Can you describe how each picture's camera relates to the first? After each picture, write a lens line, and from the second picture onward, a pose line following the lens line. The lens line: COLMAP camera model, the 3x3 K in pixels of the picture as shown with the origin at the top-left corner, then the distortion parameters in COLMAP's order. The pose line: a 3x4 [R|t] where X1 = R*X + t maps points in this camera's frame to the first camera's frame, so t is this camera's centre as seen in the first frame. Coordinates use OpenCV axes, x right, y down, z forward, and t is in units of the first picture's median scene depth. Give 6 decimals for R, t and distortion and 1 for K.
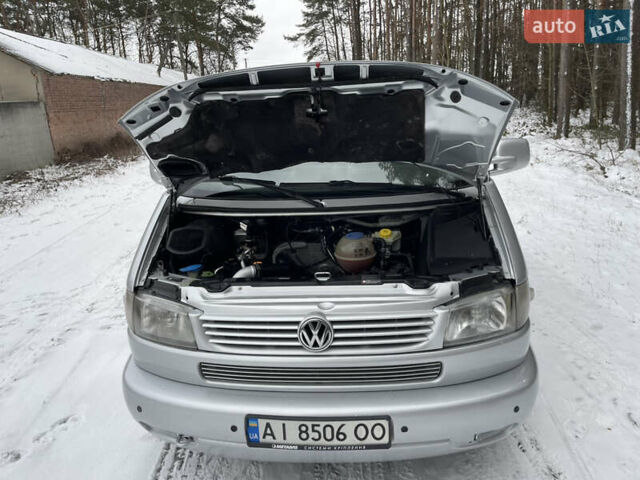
lens RADIAL K [[483.8, 0, 320.9], [0, 483.8, 234.9], [0, 0, 1]] dist [0.094774, -0.127532]
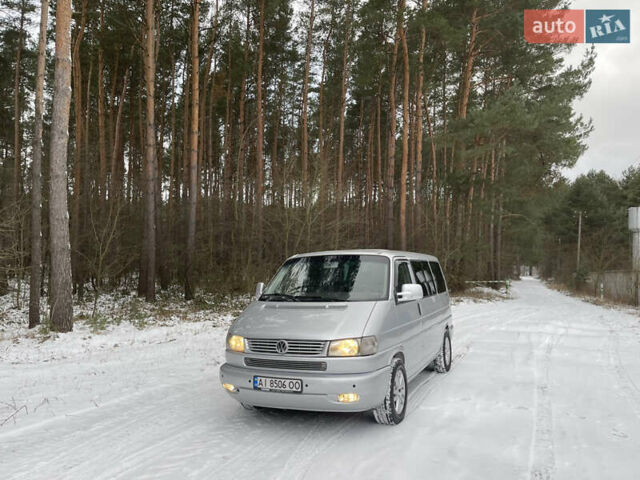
lens RADIAL K [[473.9, 0, 324.1], [0, 473.9, 243.5], [0, 0, 1]] dist [0.067928, -0.099566]
pose [[0.942222, 0.002149, -0.334983, 0.161625], [-0.108728, 0.947804, -0.299742, 0.063182], [0.316854, 0.318845, 0.893276, -0.214936]]
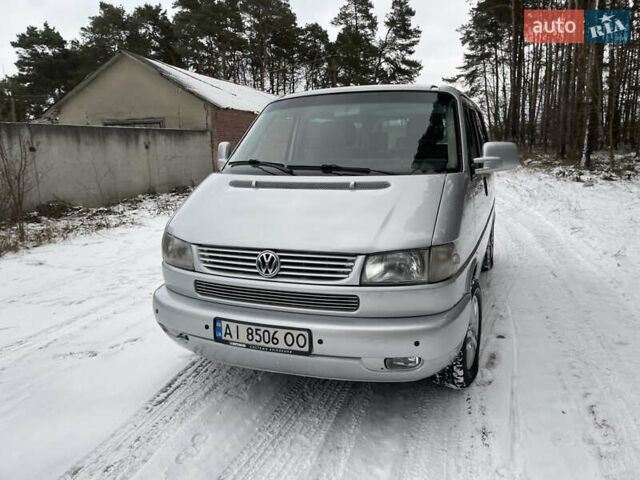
lens RADIAL K [[489.7, 0, 328.9], [0, 489.7, 232.8], [0, 0, 1]] dist [0.012973, -0.006784]
pose [[0.956176, 0.079713, -0.281732, 0.078753], [-0.102333, 0.992526, -0.066487, 0.028471], [0.274327, 0.092403, 0.957187, -0.038841]]
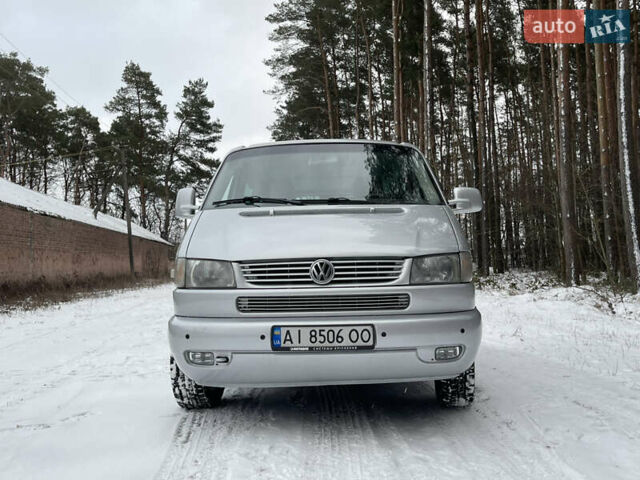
lens RADIAL K [[654.1, 0, 336.2], [0, 654.1, 240.3], [0, 0, 1]] dist [0.034781, -0.022914]
pose [[0.997287, 0.026746, 0.068577, -0.015689], [-0.004634, 0.952616, -0.304139, 0.105402], [-0.073462, 0.302996, 0.950156, -0.130566]]
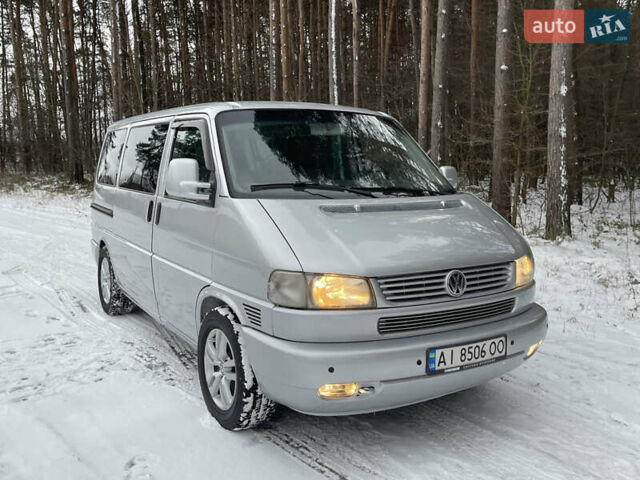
lens RADIAL K [[611.0, 0, 326.8], [0, 611.0, 229.3], [0, 0, 1]] dist [0.055280, -0.002168]
pose [[0.809021, -0.014924, 0.587591, -0.196235], [0.113779, 0.984746, -0.131645, 0.035843], [-0.576663, 0.173359, 0.798378, -0.028482]]
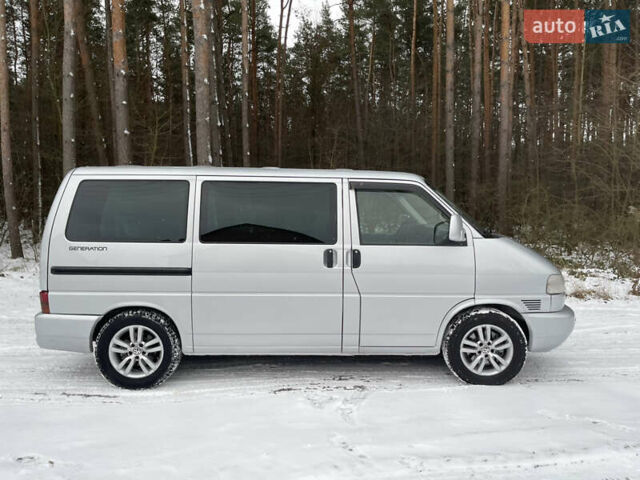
lens RADIAL K [[473.9, 0, 324.1], [0, 473.9, 243.5], [0, 0, 1]] dist [0.067928, -0.099566]
pose [[-0.086252, -0.027943, 0.995881, -0.394928], [0.255948, 0.965435, 0.049256, -0.066804], [-0.962835, 0.259142, -0.076119, 0.362727]]
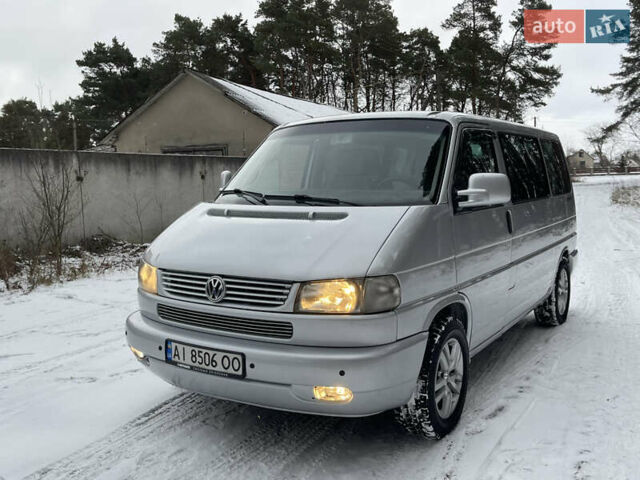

..............................

TASK REQUIREMENTS: Reproduce the lines of all the records above without changing a character, and leave the pictures out of your answer.

FINISHED TASK:
Can you describe how each picture's camera relates to the first? After each picture, write a lens line, and from the second picture onward, a pose line following the lens line. The lens line: COLMAP camera model, the 3x3 K in pixels of the picture as shown with the origin at the top-left corner, then the distortion parameters in COLMAP's order. The pose line: a 3x4 [R|t] where X1 = R*X + t maps points in this camera's frame to the first camera's frame, so t is this camera's centre as seen in the first frame. Coordinates use OpenCV axes, x right, y down, z forward, and t is in units of the first picture's median scene depth. Give 6 decimals for R, t and distortion and 1 for K.
lens RADIAL K [[483.8, 0, 320.9], [0, 483.8, 234.9], [0, 0, 1]] dist [0.094774, -0.127532]
lens RADIAL K [[473.9, 0, 324.1], [0, 473.9, 243.5], [0, 0, 1]] dist [0.067928, -0.099566]
pose [[0.942222, 0.002149, -0.334983, 0.161625], [-0.108728, 0.947804, -0.299742, 0.063182], [0.316854, 0.318845, 0.893276, -0.214936]]
lens RADIAL K [[489.7, 0, 328.9], [0, 489.7, 232.8], [0, 0, 1]] dist [0.012973, -0.006784]
pose [[0.956176, 0.079713, -0.281732, 0.078753], [-0.102333, 0.992526, -0.066487, 0.028471], [0.274327, 0.092403, 0.957187, -0.038841]]
lens RADIAL K [[654.1, 0, 336.2], [0, 654.1, 240.3], [0, 0, 1]] dist [0.034781, -0.022914]
pose [[0.997287, 0.026746, 0.068577, -0.015689], [-0.004634, 0.952616, -0.304139, 0.105402], [-0.073462, 0.302996, 0.950156, -0.130566]]
lens RADIAL K [[611.0, 0, 326.8], [0, 611.0, 229.3], [0, 0, 1]] dist [0.055280, -0.002168]
pose [[0.809021, -0.014924, 0.587591, -0.196235], [0.113779, 0.984746, -0.131645, 0.035843], [-0.576663, 0.173359, 0.798378, -0.028482]]
lens RADIAL K [[473.9, 0, 324.1], [0, 473.9, 243.5], [0, 0, 1]] dist [0.067928, -0.099566]
pose [[-0.086252, -0.027943, 0.995881, -0.394928], [0.255948, 0.965435, 0.049256, -0.066804], [-0.962835, 0.259142, -0.076119, 0.362727]]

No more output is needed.